Tidjane Thiam, justement. L’ancien banquier qui a pris la tête du PDCI après la mort d’Henri Konan Bédié. Quelles sont ses chances ? Peut-il réussir à s’imposer ?
Tidjane Thiam a, ce que je puis dire, pour lui, d’avoir 20 ans de moins que l’actuel président, un profil de technocrate nourri d’expériences notamment bancaire, internationales, assez semblable finalement à celui de Ouattara de 2010. ll est effectivement en tant que président élu du PDCI, depuis décembre, de ce parti. Maintenant, il lui faut d’abord maîtriser les rouages de cette formation historique au sein de laquelle son ascension météoritique n’a pas fait que des heureux. On pense par exemple à Jean-Louis Billon, à Thierry Tanoh. Il lui faut aussi consolider ses alliances politiques en particulier son alliance sud-sud avec le parti de Laurent Gbagbo. Il lui surtout se faire connaître des Ivoiriens. Après une absence de plus de 20 hors du pays, il est indispensable pour cela qu’il casse son image de financier un peu hautain dans sa tour d’ivoire pour descendre, au niveau des vrais gens, comme on dit. C’est d’ailleurs ce qu’il compte faire, notamment une tournée nationale à l’issue de longues obsèques à la fois officielles et traditionnelles d’Henri Konan Bédié, qui auront lieu pendant deux semaines, du 20 mai au 02 juin prochain.
-=-=-=-=-
Complétez ce qui suit ▸
1. Pouvez-vous recopier le passage du texte sur Tidjane Thiam qui commence par « Tidjane Thiam, justement. » et se poursuit jusqu'à « à s’imposer ? » ?
2. Quelle suite donneriez-vous au texte sur Tidjane Thiam et le PDCI, à partir de sa dernière phrase ?
-=-=-=-=-
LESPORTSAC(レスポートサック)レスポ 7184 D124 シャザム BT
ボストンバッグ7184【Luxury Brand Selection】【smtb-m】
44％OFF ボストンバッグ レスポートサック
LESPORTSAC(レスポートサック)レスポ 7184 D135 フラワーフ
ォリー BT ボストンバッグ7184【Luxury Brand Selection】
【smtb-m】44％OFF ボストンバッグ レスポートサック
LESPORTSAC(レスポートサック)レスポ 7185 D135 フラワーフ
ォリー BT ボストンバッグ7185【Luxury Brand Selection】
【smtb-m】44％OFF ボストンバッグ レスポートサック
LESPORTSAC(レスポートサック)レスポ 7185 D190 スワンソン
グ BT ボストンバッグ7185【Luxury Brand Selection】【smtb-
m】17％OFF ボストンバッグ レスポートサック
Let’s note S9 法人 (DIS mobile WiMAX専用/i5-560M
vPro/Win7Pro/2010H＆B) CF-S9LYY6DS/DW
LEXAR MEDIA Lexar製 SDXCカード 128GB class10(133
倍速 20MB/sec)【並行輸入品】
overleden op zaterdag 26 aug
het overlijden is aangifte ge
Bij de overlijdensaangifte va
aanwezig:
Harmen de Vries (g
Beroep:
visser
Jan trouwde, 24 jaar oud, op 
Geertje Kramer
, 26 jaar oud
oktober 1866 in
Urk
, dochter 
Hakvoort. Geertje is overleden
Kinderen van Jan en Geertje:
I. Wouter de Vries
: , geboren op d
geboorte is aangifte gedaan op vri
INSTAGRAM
-=-=-=-=-
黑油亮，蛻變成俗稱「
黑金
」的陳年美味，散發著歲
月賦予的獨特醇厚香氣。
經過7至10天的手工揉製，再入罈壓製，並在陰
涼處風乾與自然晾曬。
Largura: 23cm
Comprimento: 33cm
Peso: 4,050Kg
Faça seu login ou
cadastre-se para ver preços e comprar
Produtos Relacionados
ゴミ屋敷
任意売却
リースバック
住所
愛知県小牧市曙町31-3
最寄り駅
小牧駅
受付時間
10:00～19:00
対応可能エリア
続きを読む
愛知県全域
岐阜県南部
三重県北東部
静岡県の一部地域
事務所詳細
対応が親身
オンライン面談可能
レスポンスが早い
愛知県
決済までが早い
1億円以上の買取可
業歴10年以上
-=-=-=-=-
Réponses ▸
1.
Tidjane Thiam, justement. L’ancien banquier qui a pris la tête du PDCI après la mort d’Henri Konan Bédié. Quelles sont ses chances ? Peut-il réussir à s’imposer ?

2.
Enfin, il y a le cas de Laurent Gbagbo, l’ancien président, qui a lui aussi annoncé sa candidature…
Oui, soyons clairs, les chances de Gbagbo sont minces. L’ancien président, qui a 78 ans, fait partie, un peu comme le Guinéen Alpha Condé, de cette race de politiciens passés par l’opposition, qui n’abandonnent jamais jusqu’à leur dernier souffle. Mais il y a plusieurs obstacles. D’abord, il est pour l’instant toujours inéligible. Le deuxième défi, il faut convaincre. Si l’on en juge par les résultats des locales de septembre dernier, la greffe du nouveau parti, le PPA-CI, a bien du mal à prendre. Donc il y a un problème d’implantation, de discipline interne au parti, un petit problème d’égo passablement envahissant, et puis un problème personnel aussi. Vous savez, les partisans de Laurent Gbagbo n’ont toujours pas vraiment digéré la manière pour le moins cavalière avec laquelle il a éconduit l’ancienne première dame, Simone Gbagbo, qui demeure très populaire, lors de son retour à Abidjan il y a trois ans. Je crois que quelque chose s’est cassé ce jour-là.